By January 1945, New Mexico had rejoined the fleet, the next target of which was the invasion of Lingayen Gulf on the island of Luzon; she and Mississippi supported the amphibious assault and during the battle both ships were struck by a kamikaze suicide plane. The two ships nevertheless remained in action until February when they departed for Pearl Harbor for repairs. By that time, Idaho had completed her refit and had rejoined the fleet in time to take part in the Battle of Iwo Jima. She shelled the island extensively before the Marines went ashore and continued to provide fire support during the battle. Repairs to New Mexico and Mississippi were completed quickly, and all three sister ships were reunited to support the invasion of Okinawa in May 1945. As Japan's military situation continued to deteriorate, they launched increasingly desperate kamikaze attacks. New Mexico and Mississippi were both hit by another kamikaze and Idaho was damaged by a near miss. New Mexico was also hit by a bomb, forcing her to withdraw for repairs. All three ships were repaired in time to participate in the initial occupation of Japan in August and September.

===Postwar===
New Mexico and Idaho returned to the east coast of the United States by October 1945, where they were both decommissioned.
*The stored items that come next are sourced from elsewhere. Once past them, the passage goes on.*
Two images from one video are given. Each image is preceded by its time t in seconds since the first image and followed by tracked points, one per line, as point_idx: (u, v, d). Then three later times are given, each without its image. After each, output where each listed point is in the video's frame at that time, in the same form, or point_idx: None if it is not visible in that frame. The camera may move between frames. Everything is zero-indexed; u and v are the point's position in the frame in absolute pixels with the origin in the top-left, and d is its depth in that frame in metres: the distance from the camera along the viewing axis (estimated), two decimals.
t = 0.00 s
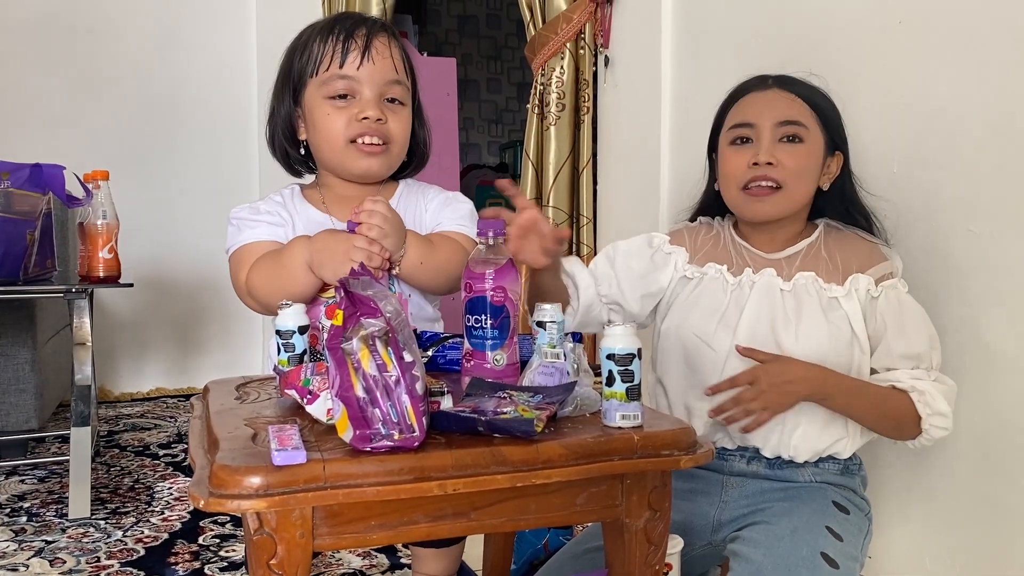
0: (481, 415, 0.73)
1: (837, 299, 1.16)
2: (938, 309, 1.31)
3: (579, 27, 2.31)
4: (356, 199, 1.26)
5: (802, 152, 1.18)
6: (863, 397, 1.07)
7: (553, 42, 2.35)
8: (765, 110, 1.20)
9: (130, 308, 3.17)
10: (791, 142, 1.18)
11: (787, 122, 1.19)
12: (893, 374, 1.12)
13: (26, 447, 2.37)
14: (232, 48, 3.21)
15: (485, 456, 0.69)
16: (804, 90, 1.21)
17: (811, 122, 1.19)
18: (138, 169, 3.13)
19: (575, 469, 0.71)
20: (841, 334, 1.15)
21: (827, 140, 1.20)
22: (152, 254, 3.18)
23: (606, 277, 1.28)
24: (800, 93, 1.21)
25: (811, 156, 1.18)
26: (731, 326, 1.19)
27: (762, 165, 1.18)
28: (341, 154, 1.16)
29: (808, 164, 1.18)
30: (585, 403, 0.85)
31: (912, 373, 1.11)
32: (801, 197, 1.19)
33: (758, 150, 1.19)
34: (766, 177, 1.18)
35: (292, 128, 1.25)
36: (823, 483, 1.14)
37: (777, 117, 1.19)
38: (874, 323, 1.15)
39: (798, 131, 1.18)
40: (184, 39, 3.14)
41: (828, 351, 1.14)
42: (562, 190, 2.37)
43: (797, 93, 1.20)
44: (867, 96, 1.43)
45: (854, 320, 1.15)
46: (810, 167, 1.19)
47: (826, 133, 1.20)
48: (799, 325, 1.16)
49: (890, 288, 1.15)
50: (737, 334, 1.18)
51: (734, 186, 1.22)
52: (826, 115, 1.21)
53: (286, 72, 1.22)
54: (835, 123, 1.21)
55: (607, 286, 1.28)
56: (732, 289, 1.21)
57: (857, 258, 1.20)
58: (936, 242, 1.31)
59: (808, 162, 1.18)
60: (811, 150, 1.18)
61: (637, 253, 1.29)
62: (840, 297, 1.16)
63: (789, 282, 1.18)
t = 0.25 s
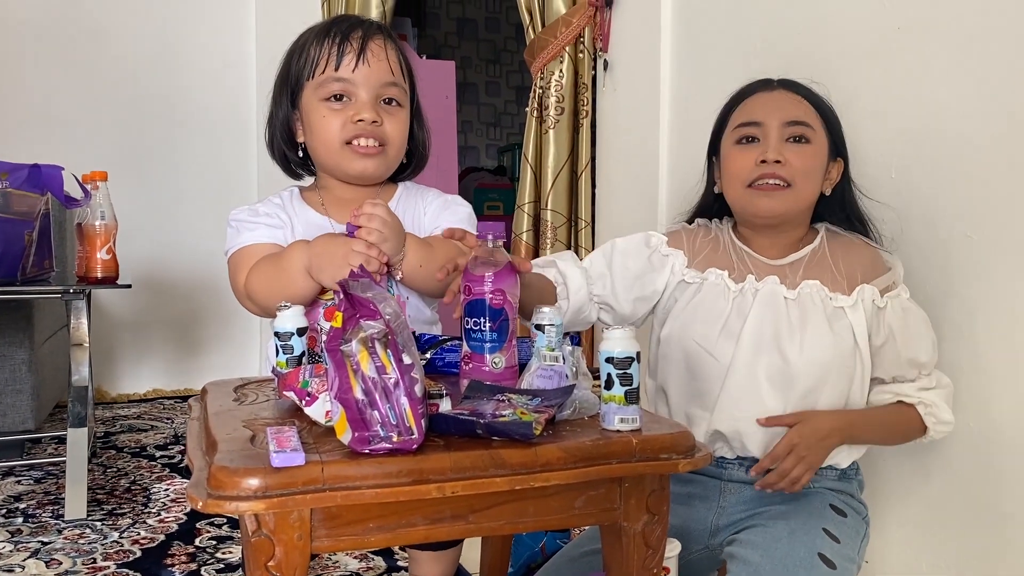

Initially slated to be kept in the reserve fleet, they were instead stricken from the naval register in 1947 and sold for scrap. Mississippi survived the postwar draw-down in naval strength through conversion into a gunnery training and evaluation ship to replace the older battleship . With the new hull number EAG-128 to designate her status as an auxiliary vessel, she was reconstructed at the Norfolk Naval Shipyard from November 1945 through April 1948 with a new armament that included a variety of different weapons, thereafter serving as the flagship of the Operational Test and Evaluation Force. She helped to evaluate anti-aircraft missiles in the mid-1950s before being decommissioned in February 1956 and sold to ship breakers. By that time, she had spent nearly 39 years in service.